Revisionism
Revisionism is a word which has several meanings.
- Among historians, revisionism has traditionally been used in a completely neutral sense to describe the work or ideas of a historian who has revised a previously accepted view of a particular topic. This usage has declined in popular discourse because of the way the word has come to be used in recent years.
- Today the word revisionism has come to refer to historical revisionism, such as attempts by some historians and pseudo-historians to rewrite the history of the Jewish Holocaust so as to suggest either that it never happened or that it has been greatly exaggerated (see Holocaust denial). The best known of such writers is David Irving.
- A similar attempt at revisionism is the attempts by certain conservative Japanese factions to rewrite Japanese textbooks to deny or ignore the occurrance of a series of attrocities committed during December 1937-February 1938 by the Japanese Army in Nanjing, China in an incident known as the Rape of Nanking
- In the history of socialism, the word revisionist was used in the late 19th century to describe those writers, such as Eduard Bernstein and Karl Kautsky, who sought to revise the teachings of Karl Marx, mainly on the issue of whether a violent revolution was necessary to achieve socialism.
- In the 1940s and 1950s within the international Communist movement, revisionism was used to describe Communists who focused on consumer goods production instead of heavy industry, accepted national differences and encouraged democratic reforms.

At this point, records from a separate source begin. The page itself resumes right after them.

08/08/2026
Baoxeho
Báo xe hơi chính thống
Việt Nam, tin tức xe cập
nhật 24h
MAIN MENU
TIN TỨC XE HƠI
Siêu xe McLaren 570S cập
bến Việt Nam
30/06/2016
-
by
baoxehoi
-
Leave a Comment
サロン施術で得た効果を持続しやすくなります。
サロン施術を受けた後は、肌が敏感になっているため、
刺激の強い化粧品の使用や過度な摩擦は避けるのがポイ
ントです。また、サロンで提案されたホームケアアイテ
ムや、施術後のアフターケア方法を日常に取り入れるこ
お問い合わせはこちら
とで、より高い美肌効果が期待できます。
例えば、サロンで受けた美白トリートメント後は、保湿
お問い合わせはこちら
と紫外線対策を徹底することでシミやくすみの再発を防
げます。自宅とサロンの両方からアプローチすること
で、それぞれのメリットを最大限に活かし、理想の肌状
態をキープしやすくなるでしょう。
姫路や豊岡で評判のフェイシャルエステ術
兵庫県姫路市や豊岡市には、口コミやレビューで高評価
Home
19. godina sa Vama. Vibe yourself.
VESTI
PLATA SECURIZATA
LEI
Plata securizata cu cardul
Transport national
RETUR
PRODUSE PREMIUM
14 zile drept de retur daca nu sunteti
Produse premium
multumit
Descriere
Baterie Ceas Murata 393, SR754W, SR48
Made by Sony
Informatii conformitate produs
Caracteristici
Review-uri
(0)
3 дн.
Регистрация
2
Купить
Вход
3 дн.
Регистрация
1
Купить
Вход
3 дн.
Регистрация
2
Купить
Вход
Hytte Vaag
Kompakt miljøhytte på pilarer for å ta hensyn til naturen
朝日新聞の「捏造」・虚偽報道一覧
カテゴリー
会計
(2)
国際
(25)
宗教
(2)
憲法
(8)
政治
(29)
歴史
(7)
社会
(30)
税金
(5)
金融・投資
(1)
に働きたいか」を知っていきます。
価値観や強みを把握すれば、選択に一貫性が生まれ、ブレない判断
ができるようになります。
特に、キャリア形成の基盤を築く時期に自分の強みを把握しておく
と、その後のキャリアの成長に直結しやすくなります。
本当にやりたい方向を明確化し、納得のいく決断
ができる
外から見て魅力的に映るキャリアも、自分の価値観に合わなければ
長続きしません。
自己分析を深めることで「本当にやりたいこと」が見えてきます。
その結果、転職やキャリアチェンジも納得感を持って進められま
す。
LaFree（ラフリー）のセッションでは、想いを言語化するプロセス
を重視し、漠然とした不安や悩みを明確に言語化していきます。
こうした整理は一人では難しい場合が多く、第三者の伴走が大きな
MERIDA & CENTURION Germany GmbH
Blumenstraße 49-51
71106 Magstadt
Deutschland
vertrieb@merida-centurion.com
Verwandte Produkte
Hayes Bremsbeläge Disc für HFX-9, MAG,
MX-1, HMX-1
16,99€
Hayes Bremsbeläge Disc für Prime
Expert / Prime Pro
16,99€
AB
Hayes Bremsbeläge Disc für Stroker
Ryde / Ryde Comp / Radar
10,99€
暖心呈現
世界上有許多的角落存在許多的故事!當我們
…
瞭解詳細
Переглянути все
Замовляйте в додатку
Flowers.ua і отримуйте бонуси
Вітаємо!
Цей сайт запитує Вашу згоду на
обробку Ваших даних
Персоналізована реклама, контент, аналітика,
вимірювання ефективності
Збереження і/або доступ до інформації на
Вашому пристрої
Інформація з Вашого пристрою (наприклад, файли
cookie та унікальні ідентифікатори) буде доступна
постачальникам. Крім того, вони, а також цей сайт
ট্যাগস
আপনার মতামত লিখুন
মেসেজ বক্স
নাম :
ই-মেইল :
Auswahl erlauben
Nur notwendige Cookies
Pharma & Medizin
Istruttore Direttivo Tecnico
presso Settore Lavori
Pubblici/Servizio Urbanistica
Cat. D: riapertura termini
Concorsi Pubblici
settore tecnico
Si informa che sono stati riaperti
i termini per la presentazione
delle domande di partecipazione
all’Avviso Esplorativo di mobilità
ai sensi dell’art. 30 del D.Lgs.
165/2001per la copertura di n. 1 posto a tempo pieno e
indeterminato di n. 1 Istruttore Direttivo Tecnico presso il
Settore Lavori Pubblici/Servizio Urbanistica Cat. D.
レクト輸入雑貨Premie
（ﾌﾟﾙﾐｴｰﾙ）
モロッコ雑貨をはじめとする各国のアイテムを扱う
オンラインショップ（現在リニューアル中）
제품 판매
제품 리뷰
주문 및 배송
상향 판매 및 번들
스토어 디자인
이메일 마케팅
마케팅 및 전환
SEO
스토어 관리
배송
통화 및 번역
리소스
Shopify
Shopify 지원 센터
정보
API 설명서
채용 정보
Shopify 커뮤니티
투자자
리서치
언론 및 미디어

Revisionism was one of the charges leveled at national communists or Titoists in a series of purges beginning in 1949 in Eastern Europe. After Stalin's death revisionism became briefly acceptable in Hungary during Imre Nagy's government (1953-1955) and in Poland during Wladyslaw Gomulka's government, although neither Nagy nor Gomulka described themselves as revisionists.
- Following the Soviet repression of the Hungarian Revolution in 1956, many people, particularly intellectuals, resigned from western Communist parties in protest. They were sometimes accused of revisionism by "loyalist" Communists. E. P. Thompson's New Reasoner was an example of this revisionism. This movement eventually became known as the New Left.
- In the early 1960s, Mao Zedong and the Communist Party of China revived the term revisionism to attack Nikita Khrushchev and the Soviet Union over various ideological and political issues, as part of the Sino-Soviet split. The Chinese routinely described the Soviets as "modern revisionists" through the 1960s. This usage was copied by the various Maoist groups that split off from Communist parties around the world.
- In the history of Zionism, revisionism was the name used to describe the ideas of Vladimir Jabotinsky, who was accused of revising the tenets of Zionism as set down by its founder Theodore Herzl. Eventually Jabotisnky and his followers adopted the term and called themselves Revisionists (with a capital R). Today's Likud party is a direct descendant of the Revisionists.